_ACTION ITEM_: Write out exactly, please, the lines from the one containing "soap bottle: none" to the end of the material.

*** Opening MATERIAL PROVIDED ***

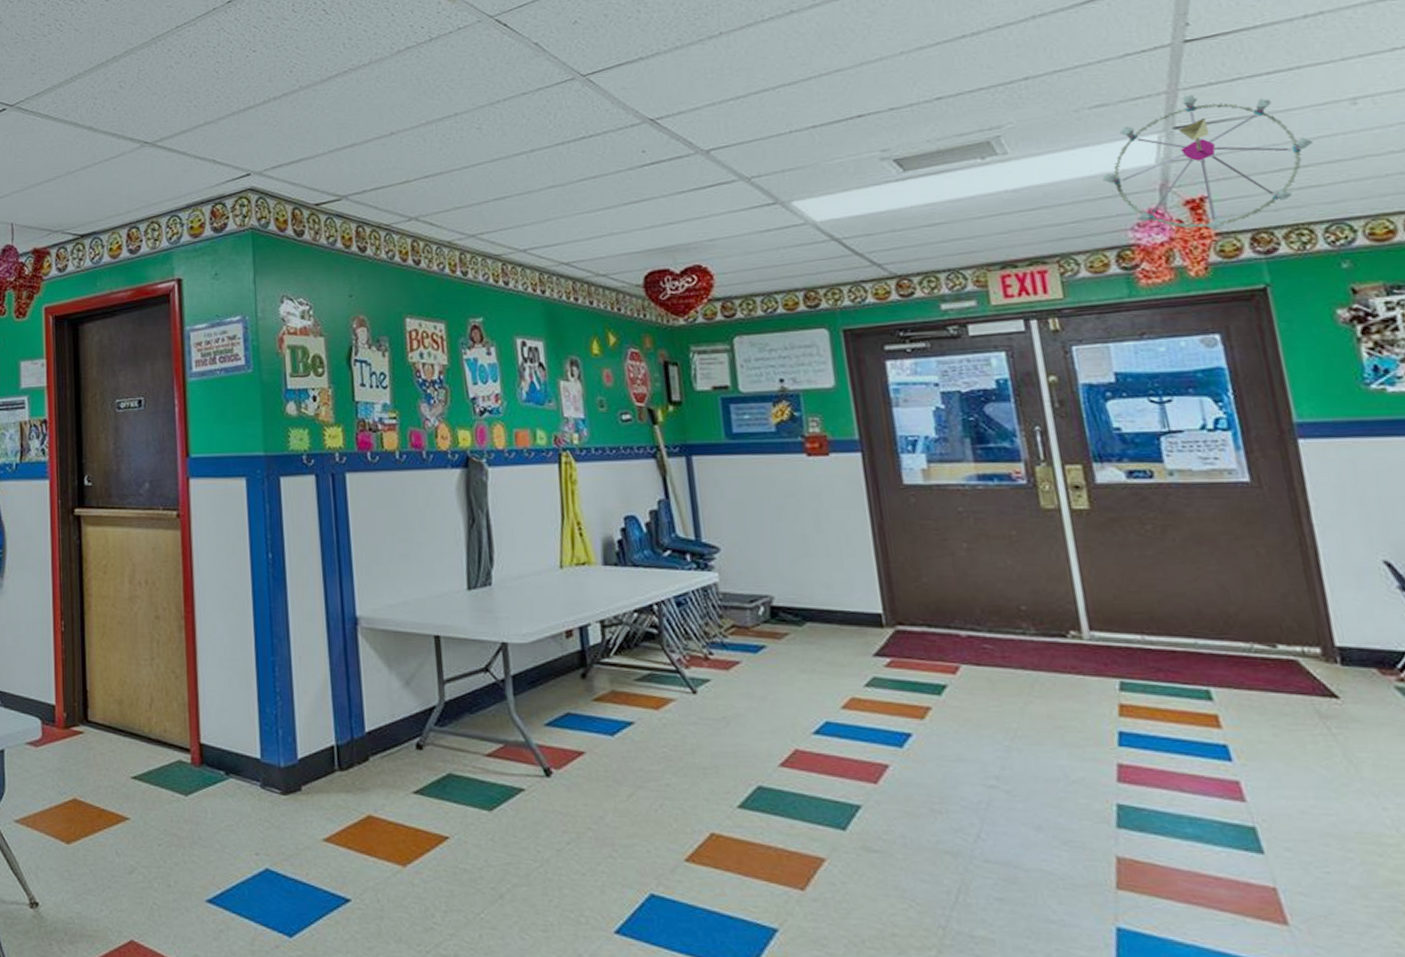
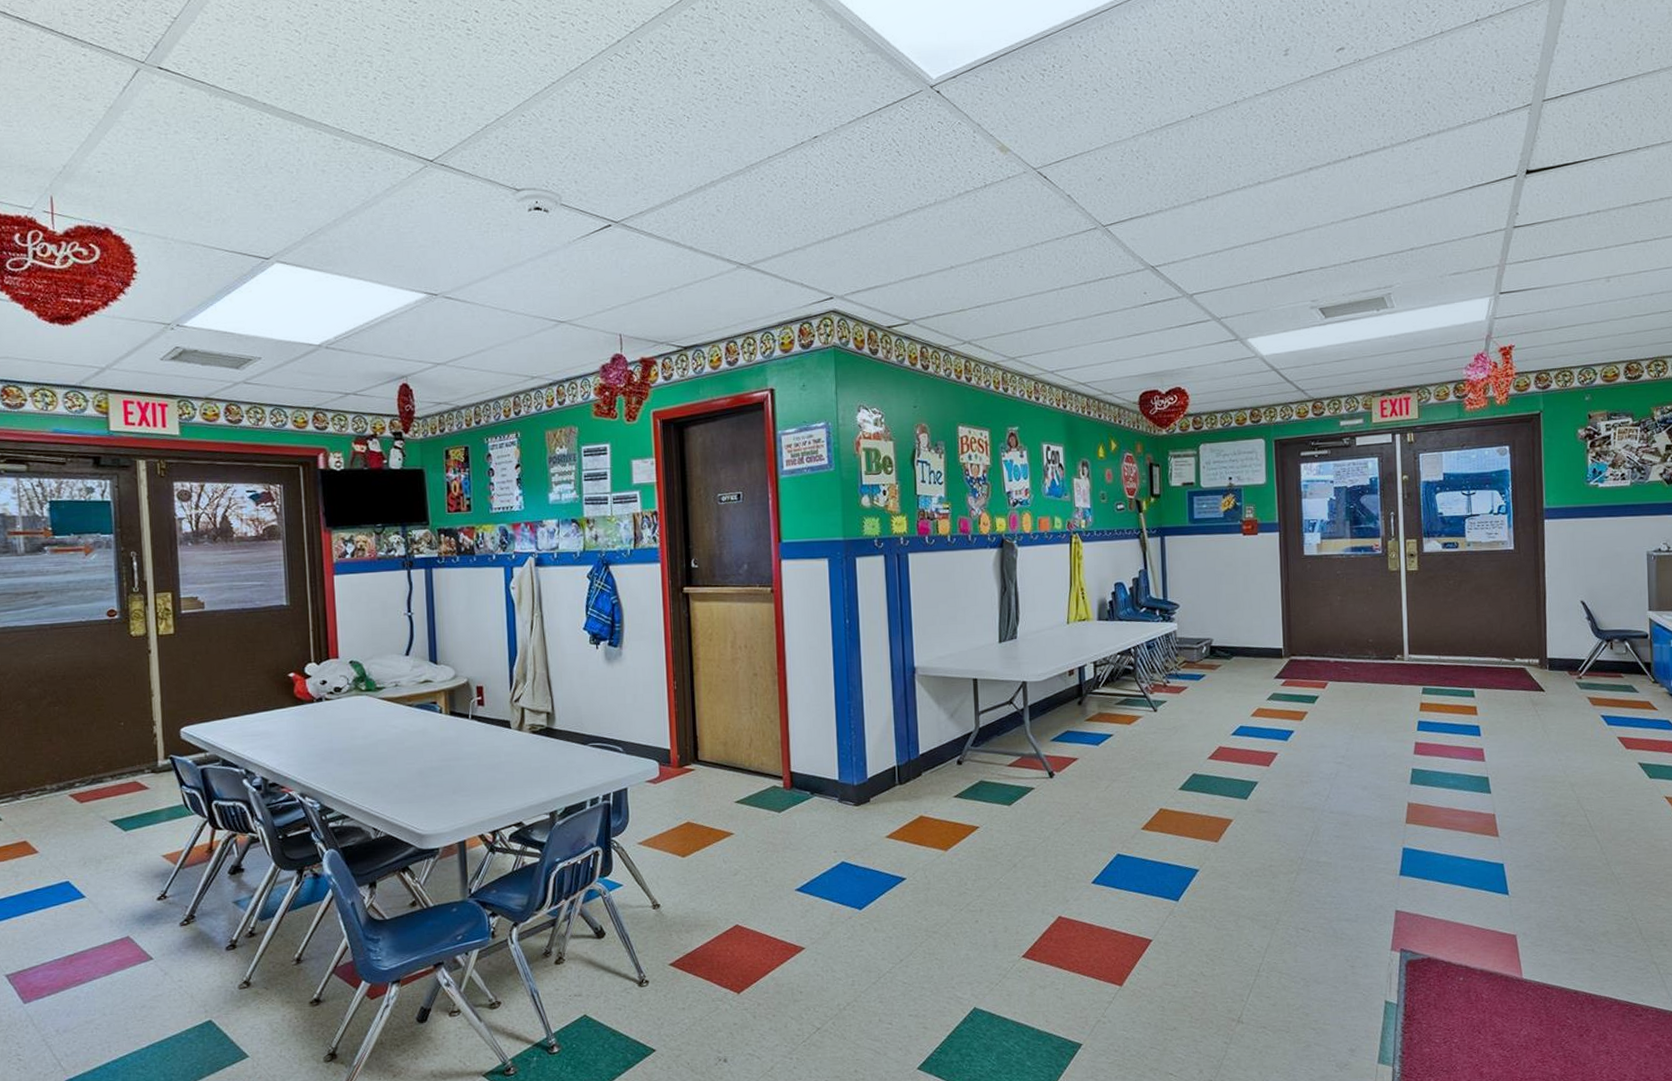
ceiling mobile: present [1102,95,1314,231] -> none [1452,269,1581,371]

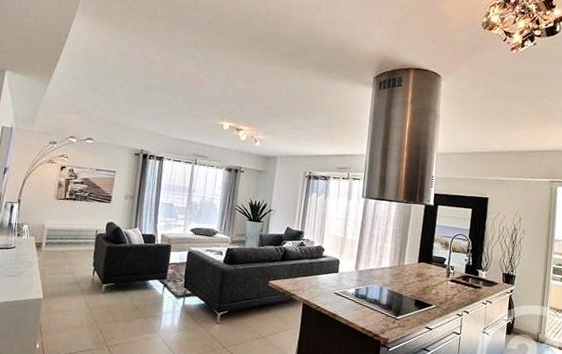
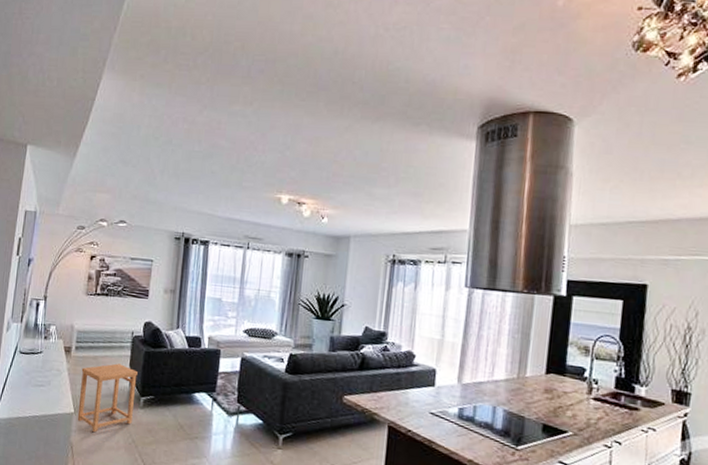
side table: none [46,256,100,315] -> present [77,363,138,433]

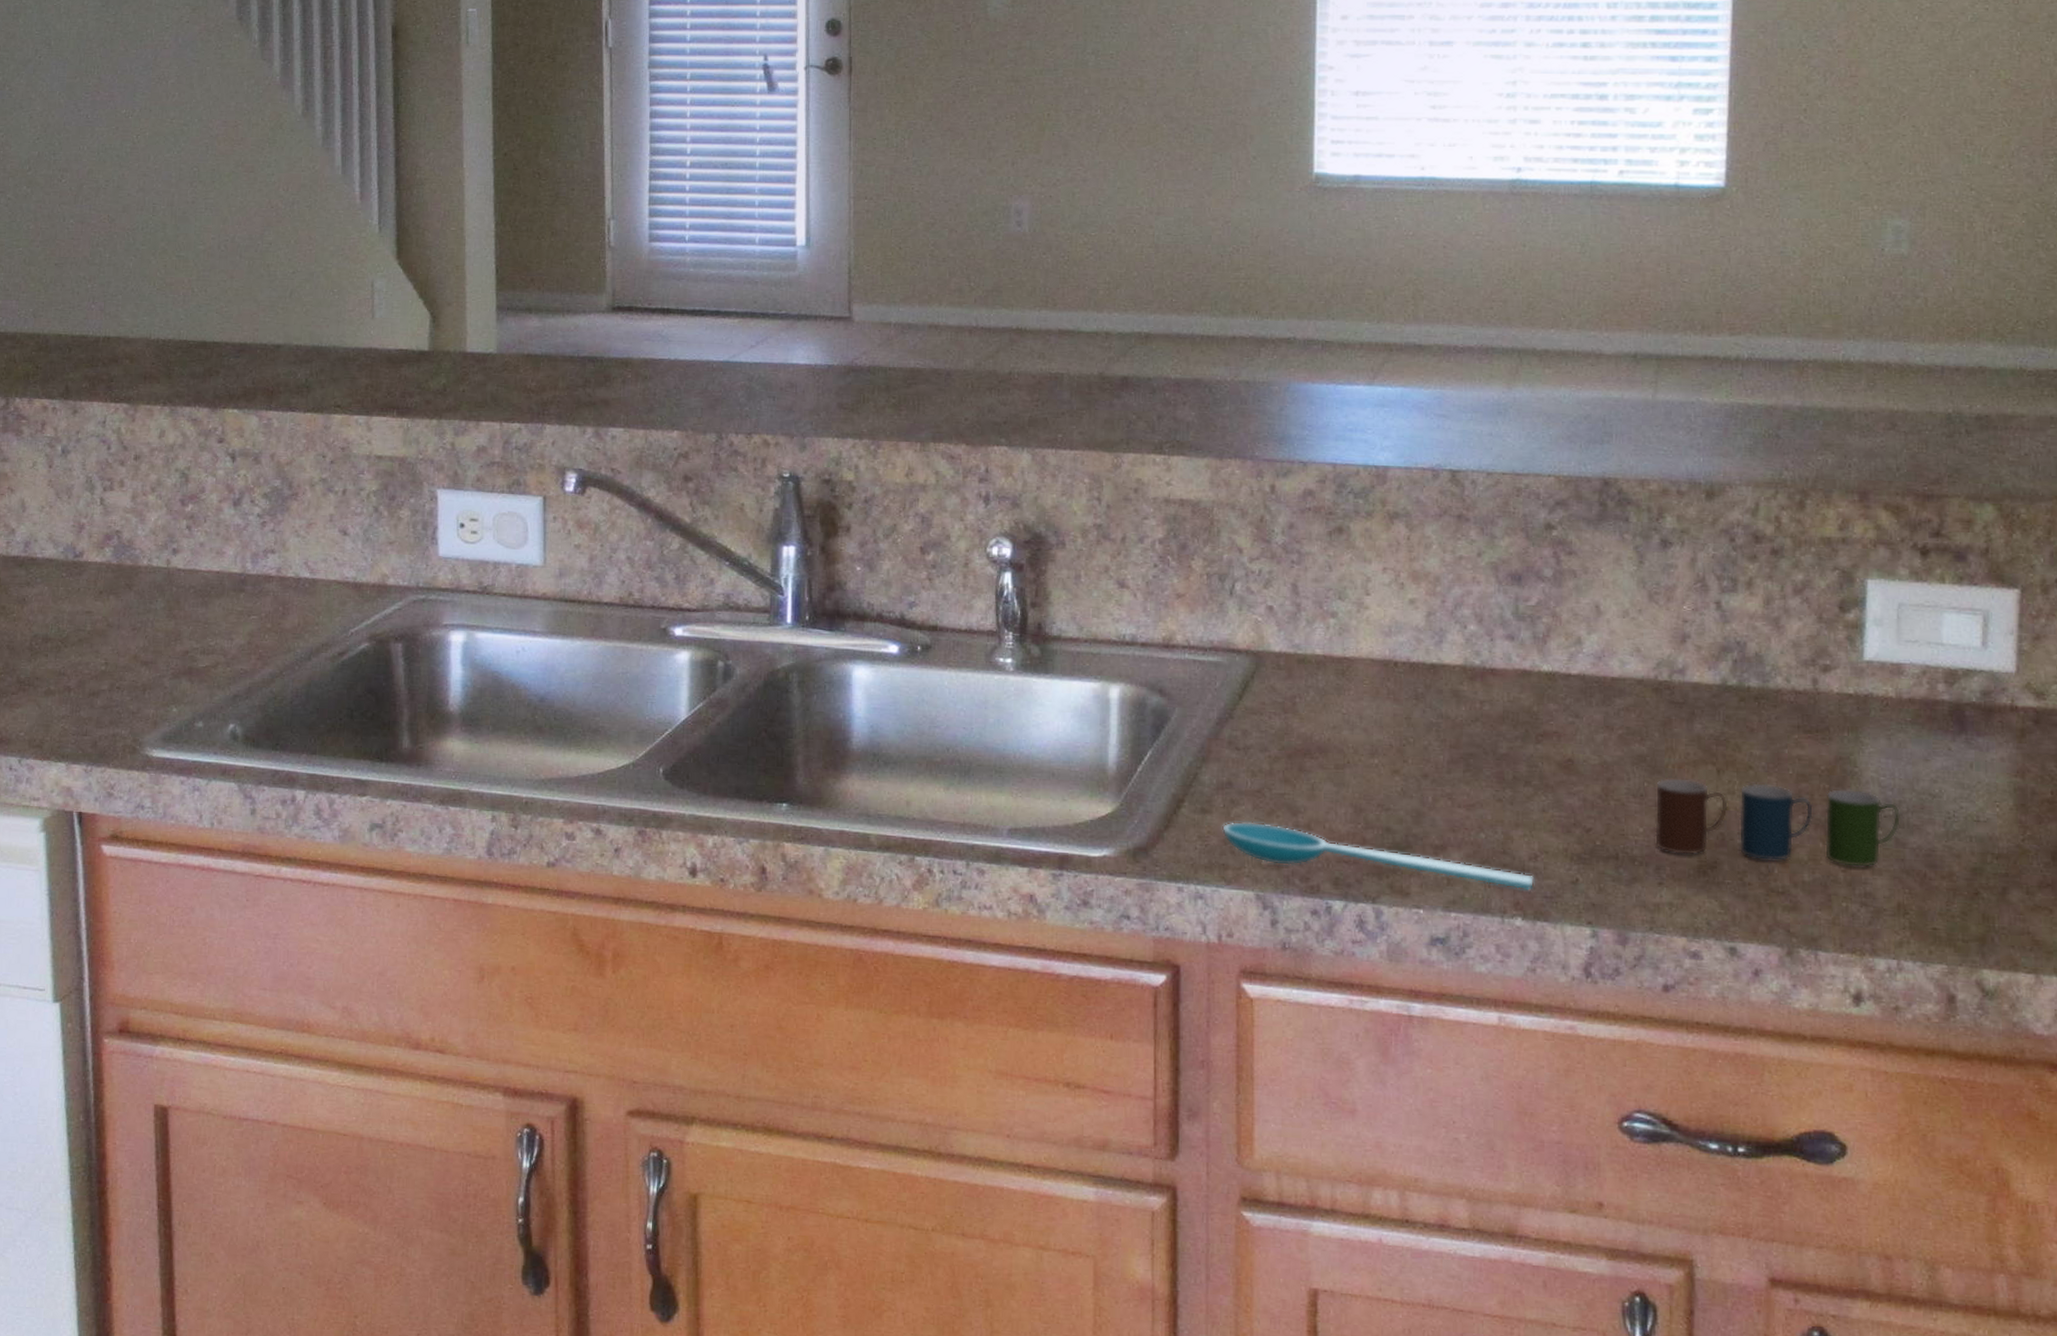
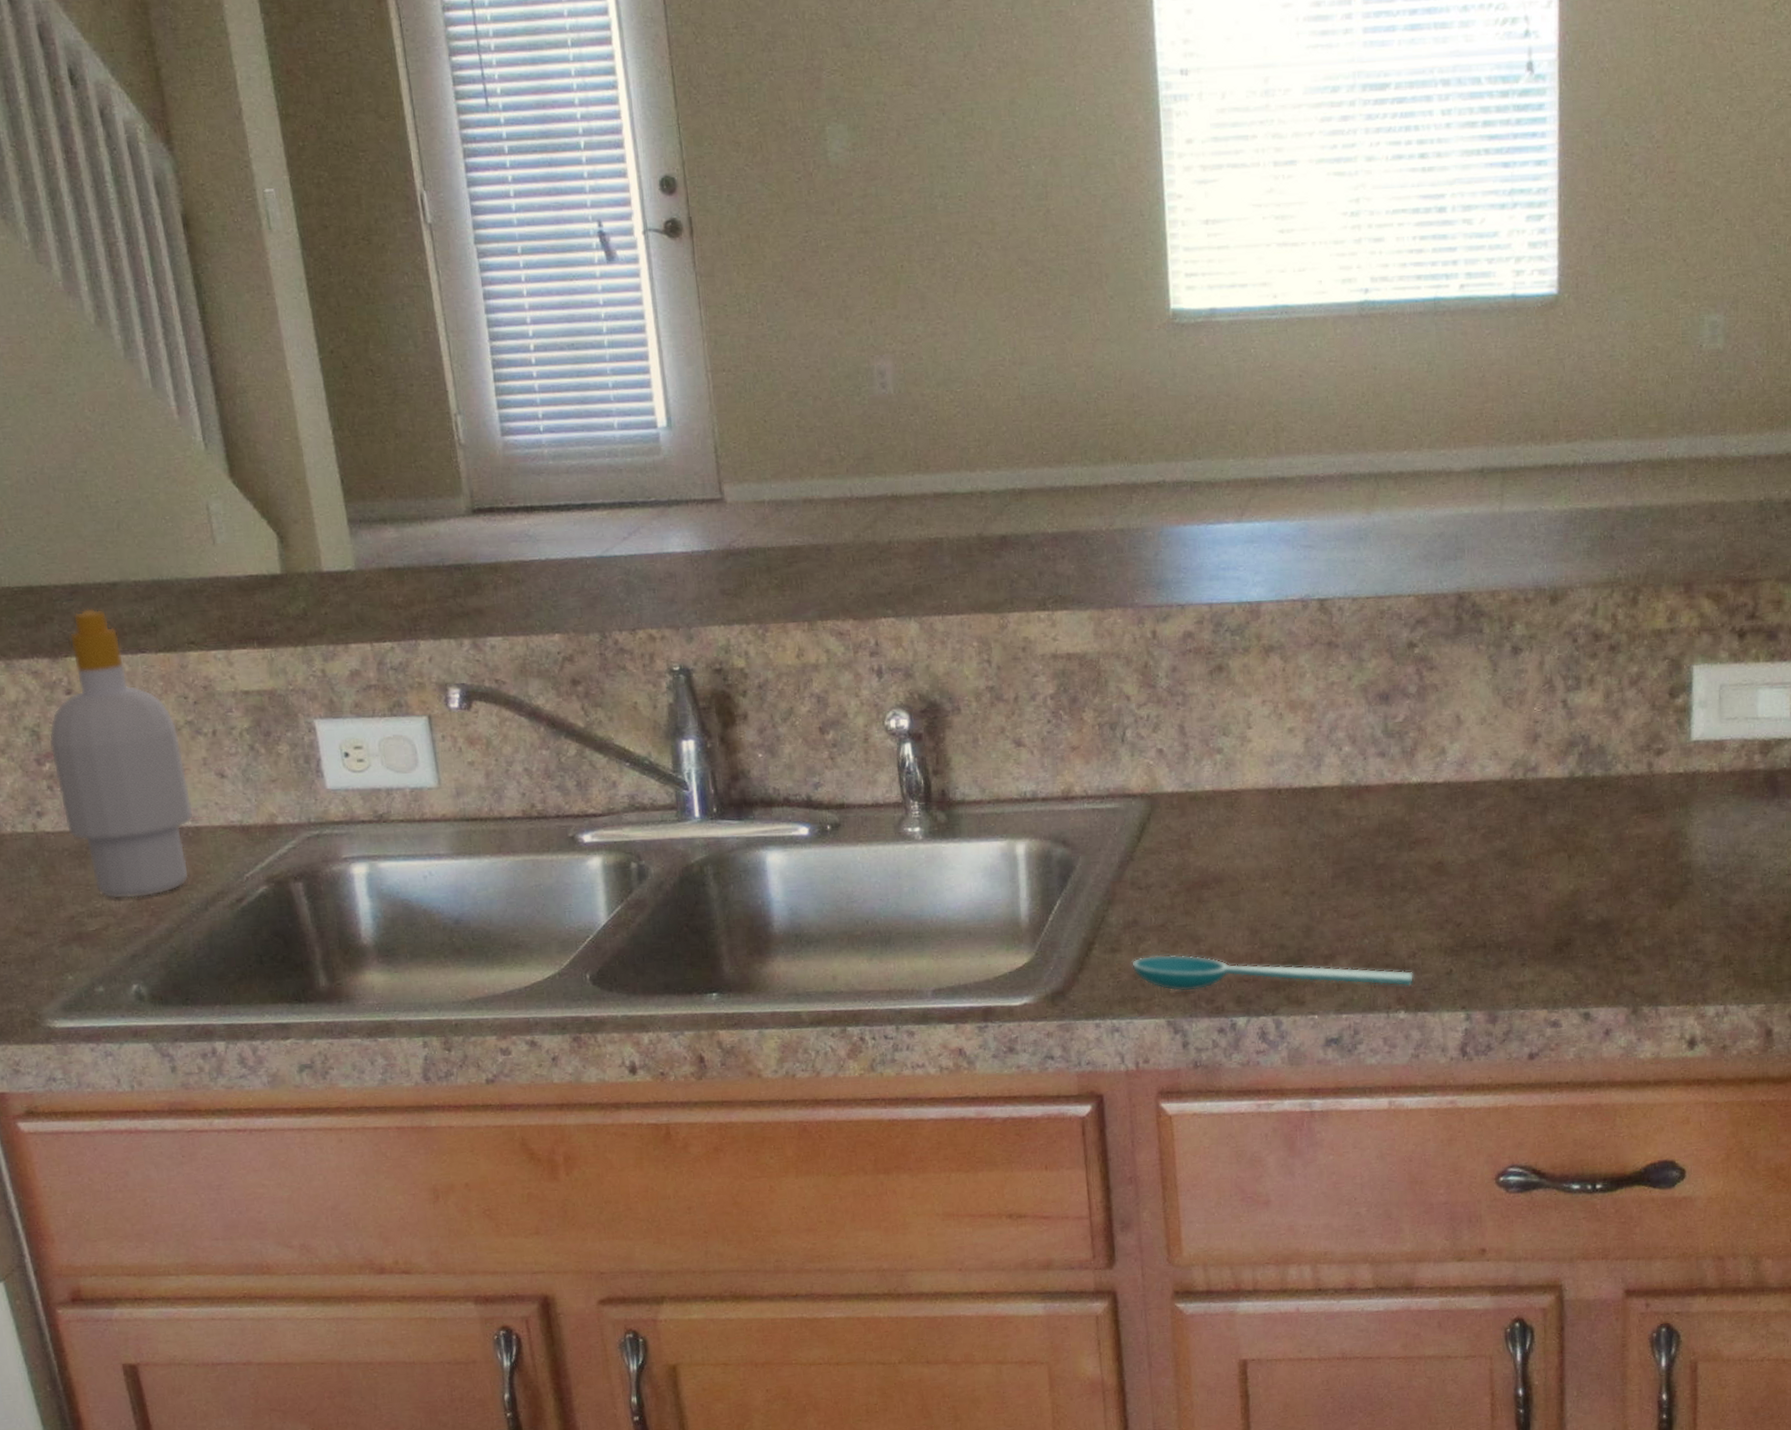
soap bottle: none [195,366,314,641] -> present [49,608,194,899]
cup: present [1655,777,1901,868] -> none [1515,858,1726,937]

*** Closing MATERIAL PROVIDED ***

_TASK OUTPUT_:
soap bottle: none [195,366,314,641] -> present [49,608,194,899]
cup: present [1655,777,1901,868] -> none [1515,858,1726,937]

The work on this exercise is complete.